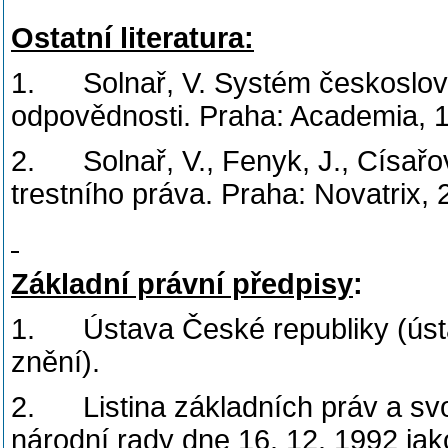
Ostatní literatura:
1. Solnař, V. Systém českoslove
odpovědnosti. Praha: Academia, 
2. Solnař, V., Fenyk, J., Císař
trestního práva. Praha: Novatrix, 
Základní právní předpisy
:
1. Ústava České republiky (ústa
znění).
2. Listina základních práv a sv
národní rady dne 16. 12. 1992 ja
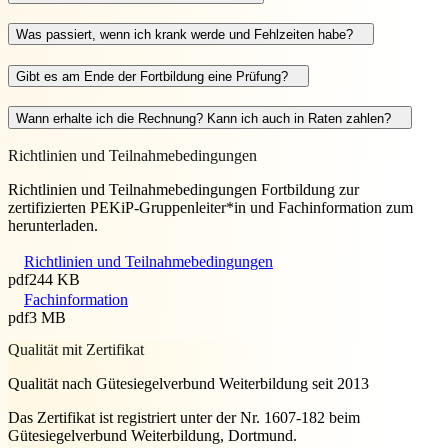
Was passiert, wenn ich krank werde und Fehlzeiten habe?
Gibt es am Ende der Fortbildung eine Prüfung?
Wann erhalte ich die Rechnung? Kann ich auch in Raten zahlen?
Richtlinien und Teilnahmebedingungen
Richtlinien und Teilnahmebedingungen Fortbildung zur
zertifizierten PEKiP-Gruppenleiter*in und Fachinformation zum
herunterladen.
Richtlinien und Teilnahmebedingungen
pdf
244 KB
Fachinformation
pdf
3 MB
Qualität mit Zertifikat
Qualität nach Gütesiegelverbund Weiterbildung seit 2013
Das Zertifikat ist registriert unter der Nr. 1607-182 beim
Gütesiegelverbund Weiterbildung, Dortmund.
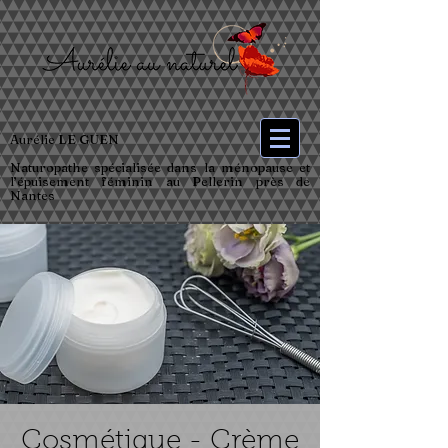
Aurélie LE GUEN
Naturopathe spécialisée dans la ménopause et
l’épuisement féminin au Pellerin près de
Nantes
Cosmétique - Crème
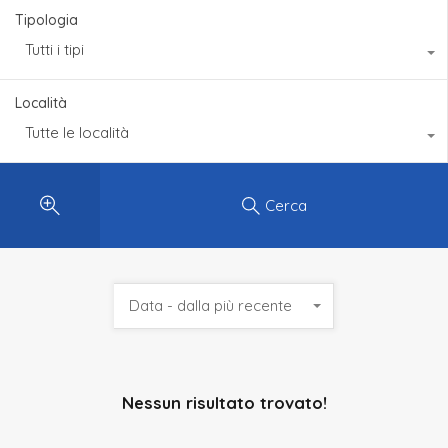
Tipologia
Tutti i tipi
Località
Tutte le località
Cerca
Data - dalla più recente
Nessun risultato trovato!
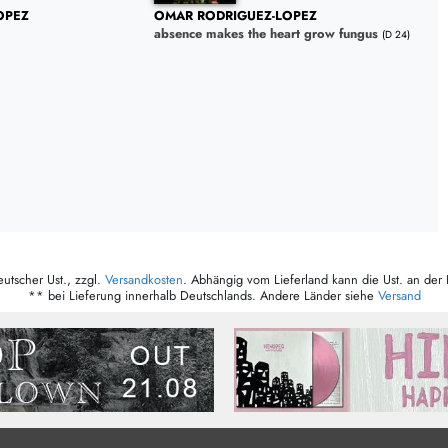
OPEZ
OMAR RODRIGUEZ-LOPEZ
absence makes the heart grow fungus
(D 24)
eutscher Ust., zzgl.
Versandkosten
. Abhängig vom Lieferland kann die Ust. an der 
** bei Lieferung innerhalb Deutschlands. Andere Länder siehe
Versand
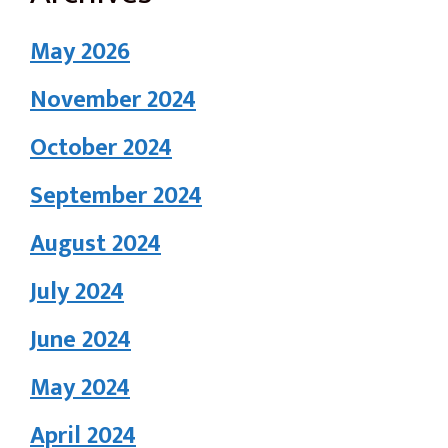
May 2026
November 2024
October 2024
September 2024
August 2024
July 2024
June 2024
May 2024
April 2024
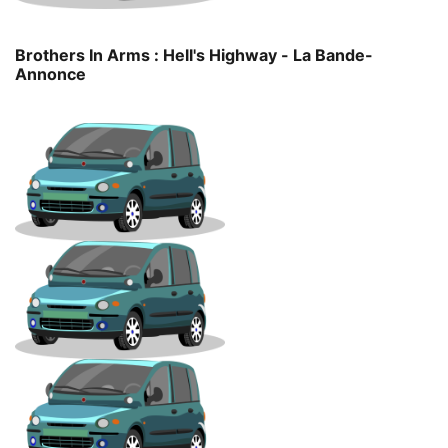
Brothers In Arms : Hell's Highway - La Bande-
Annonce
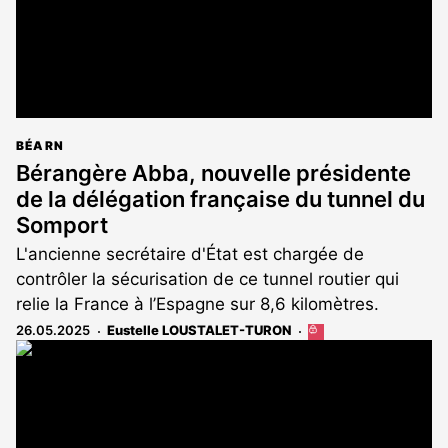
BÉARN
Bérangère Abba, nouvelle présidente
de la délégation française du tunnel du
Somport
L'ancienne secrétaire d'État est chargée de
contrôler la sécurisation de ce tunnel routier qui
relie la France à l’Espagne sur 8,6 kilomètres.
26.05.2025
Eustelle LOUSTALET-TURON
Cet
article
est
réservé
aux
abonnés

────

### [TO-DO ITEM]
Only the number is wanted: how many lines in the entries above contain the string "Zertifikat"?

### [RESPONSE TO THE EXERCISE]
2